"Niemcy będą następne". Premier Izraela ostrzega

W wywiadzie dla niemieckiego dziennika "Bild" premier Izraela Benjamin Netanjahu ostrzega przed niebezpieczeństwem ze strony radykalnych islamistów. - Co byście zrobili, gdyby w Niemczech w ciągu jednego dnia zamordowano 10 tys. osób? - pyta retorycznie.

Benjamin Netanjahu
Benjamin Netanjahu
Źródło zdjęć: © East News | Abir Sultan
Paulina Ciesielska

W wywiadzie na wyłączność dla "Bilda" premier Izraela Benjamin Netanjahu podkreślił, że to nie koniec wojny z Hamasem - rozejm jest jedynie tymczasowy i porozumienie zostanie rozwiązane wraz z wymianą zakładników.

- Kiedy to się stanie, będziemy kontynuować walkę, ponieważ Hamas twierdzi, że powtórzy masakrę, której się na nas dopuścił - najgorszą zbrodnię na narodzie żydowskim od czasu Holokaustu. Mówią, że zrobią to jeszcze raz - powiedział premier Izraela. - Nie mamy więc innego wyboru, jak tylko zniszczyć Hamas - dodał.

"Niemcy będą następne"

- Jesteście następni, zrozumcie to. Niemcy, Europa. Hamas jest częścią osi terroru Iranu, Hezbollahu, Huti i innych. Ich celem jest wprowadzenie najpierw Bliskiego Wschodu, a potem świata w epokę barbarzyństwa, ciemnych wieków średniowiecza. Tego właśnie chcą. A jeśli ludzie jeszcze nie zdali sobie z tego sprawy, to jest na to najwyższy czas.
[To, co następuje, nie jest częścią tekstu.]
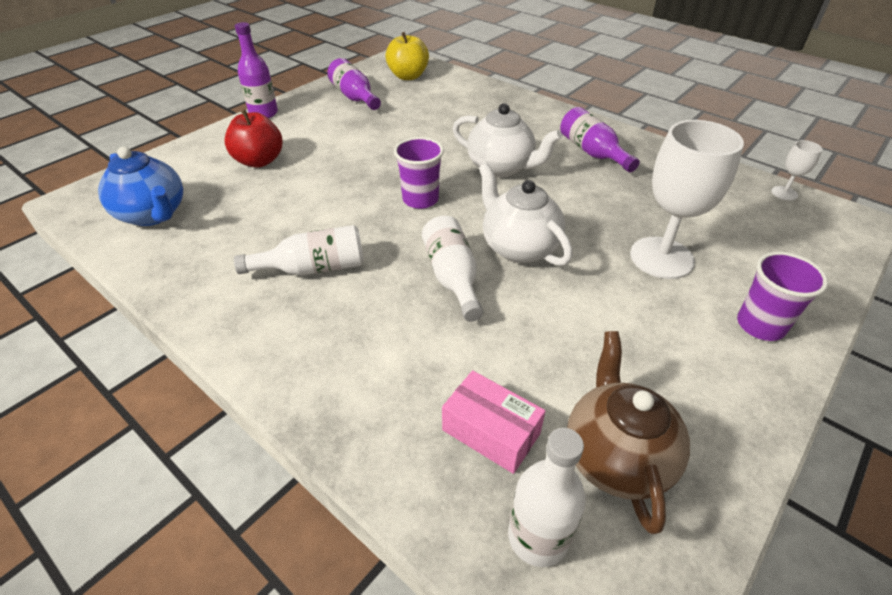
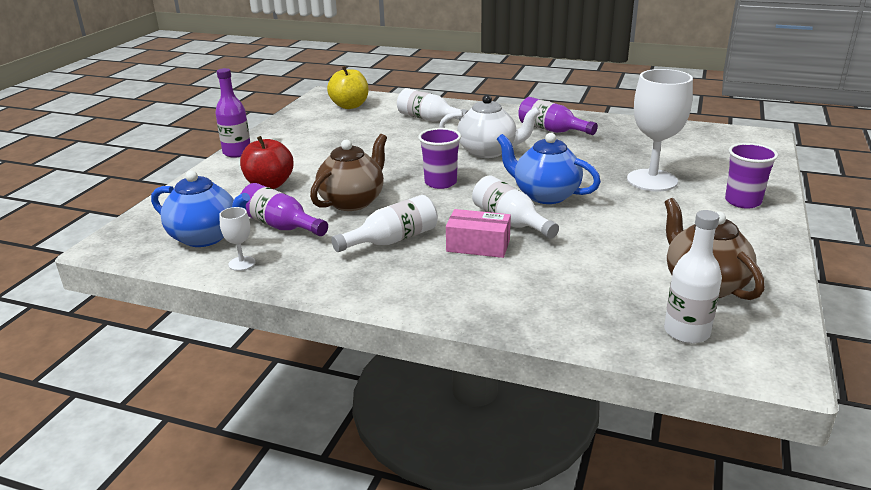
camera: 20 degrees left, 15 degrees down
(316, 203) = (353, 201): none -> brown teapot
(354, 97) = (314, 127): purple bottle -> purple bottle (281, 226)
(472, 109) = (429, 119): none -> white bottle
(491, 431) = (613, 293): pink box -> pink box (478, 245)
(519, 247) = (545, 195): white teapot -> blue teapot
(784, 193) = (706, 129): white goblet -> white goblet (242, 263)

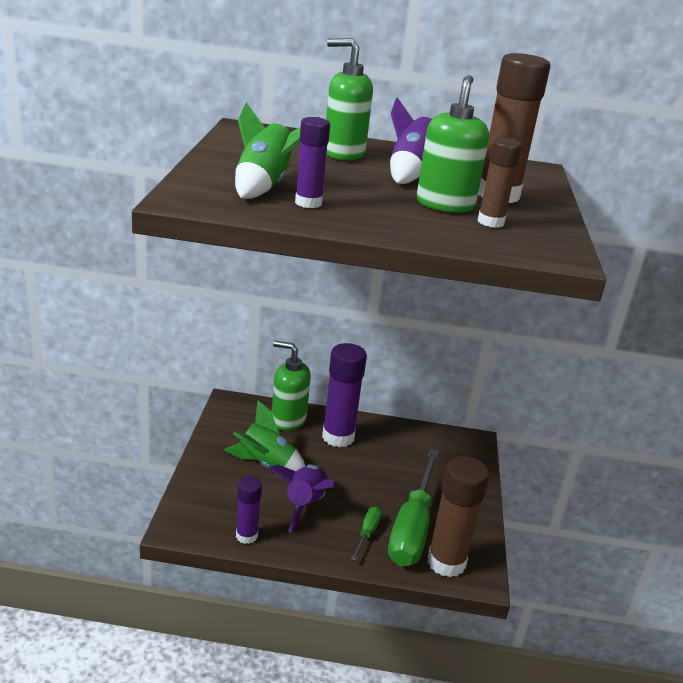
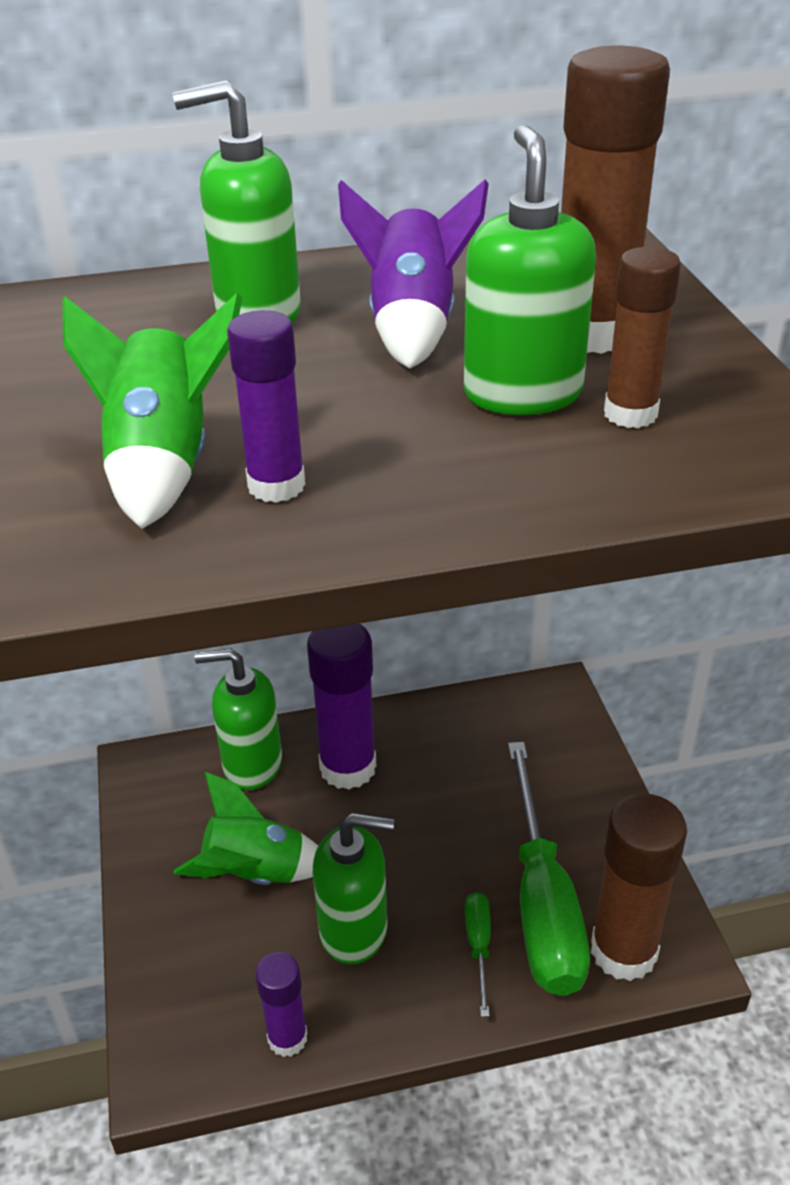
camera: 15 degrees left, 10 degrees up
(304, 504) = (354, 930): purple rocket -> green soap dispenser

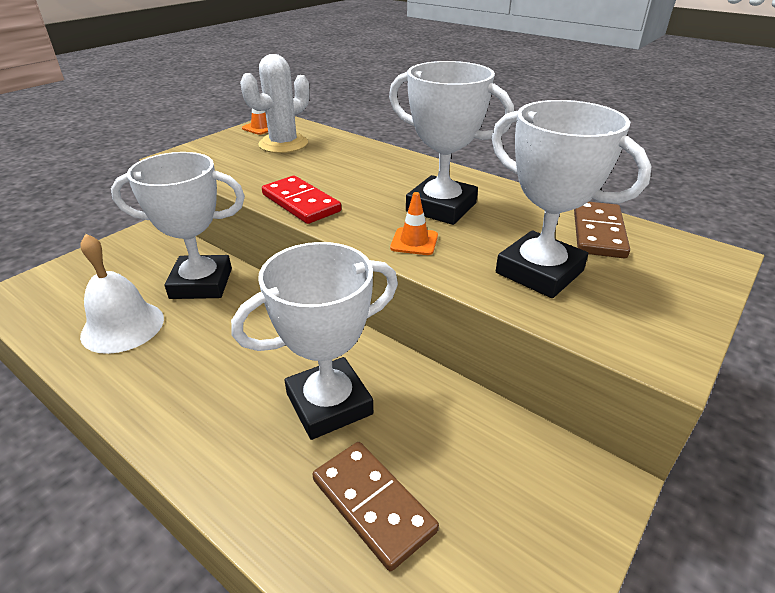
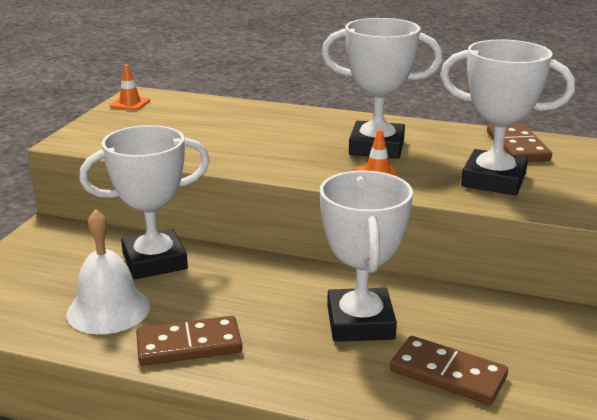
camera: 20 degrees left, 10 degrees down
(154, 385) = (189, 345): none -> brown domino
(283, 144) = (172, 115): white cactus -> none
(300, 203) = (246, 162): red domino -> none
(329, 404) = (360, 322): white trophy -> white trophy turned 45 degrees counterclockwise

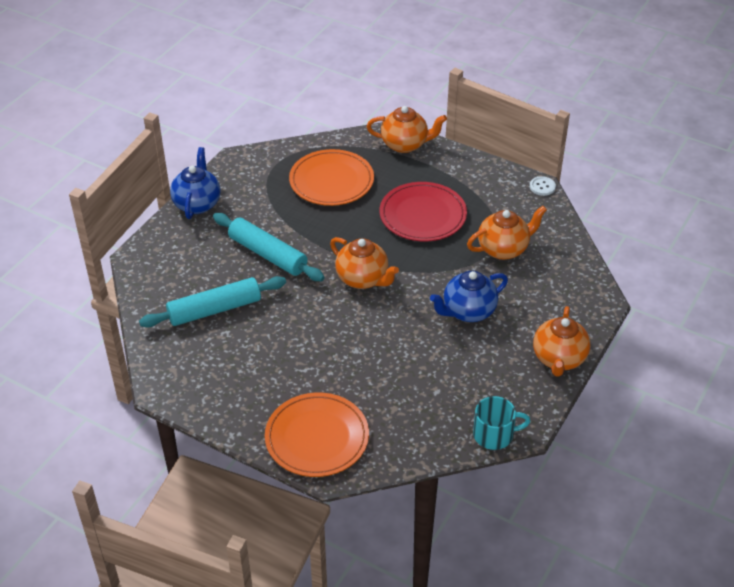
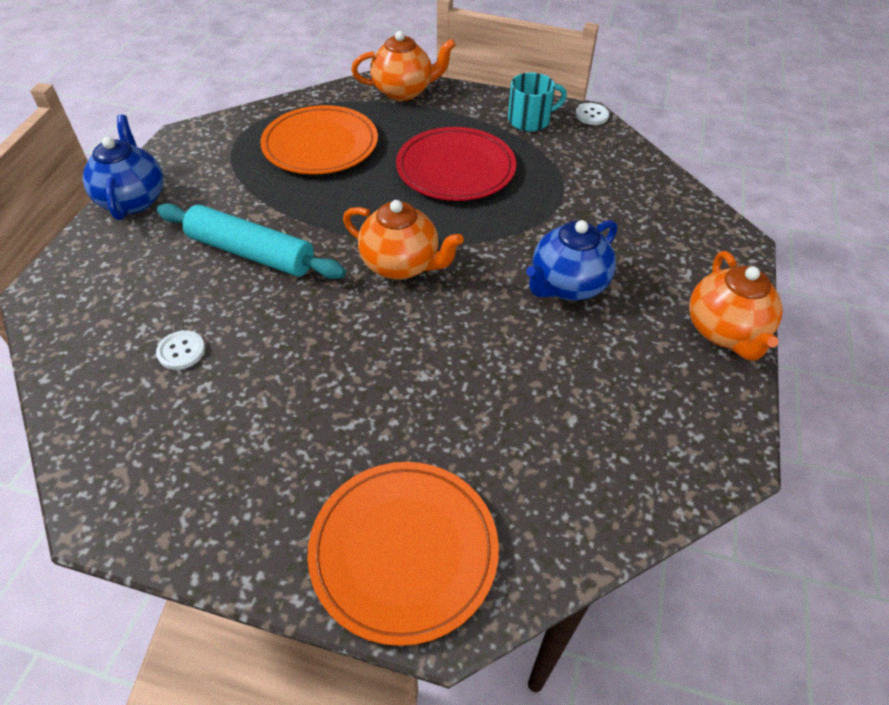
camera: 15 degrees left, 5 degrees up
(215, 310) = (181, 351): turquoise rolling pin -> white button
(494, 435) = (692, 477): turquoise mug -> turquoise mug (530, 120)
(504, 249) = (578, 194): orange teapot -> none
Oni nie odejdą, jeśli ich nie pokonamy - ostrzegł Netanjahu.

Dalsza część artykułu pod materiałem wideo

- Jeśli Bliski Wschód upadnie, następna będzie Europa, wy będziecie następni - grzmiał po raz kolejny premier Izraela w trakcie wywiadu dla niemieckiego dziennika. - Jesteśmy na pierwszej linii frontu naszej wspólnej wojny cywilizacyjnej z barbarzyńcami - mówił.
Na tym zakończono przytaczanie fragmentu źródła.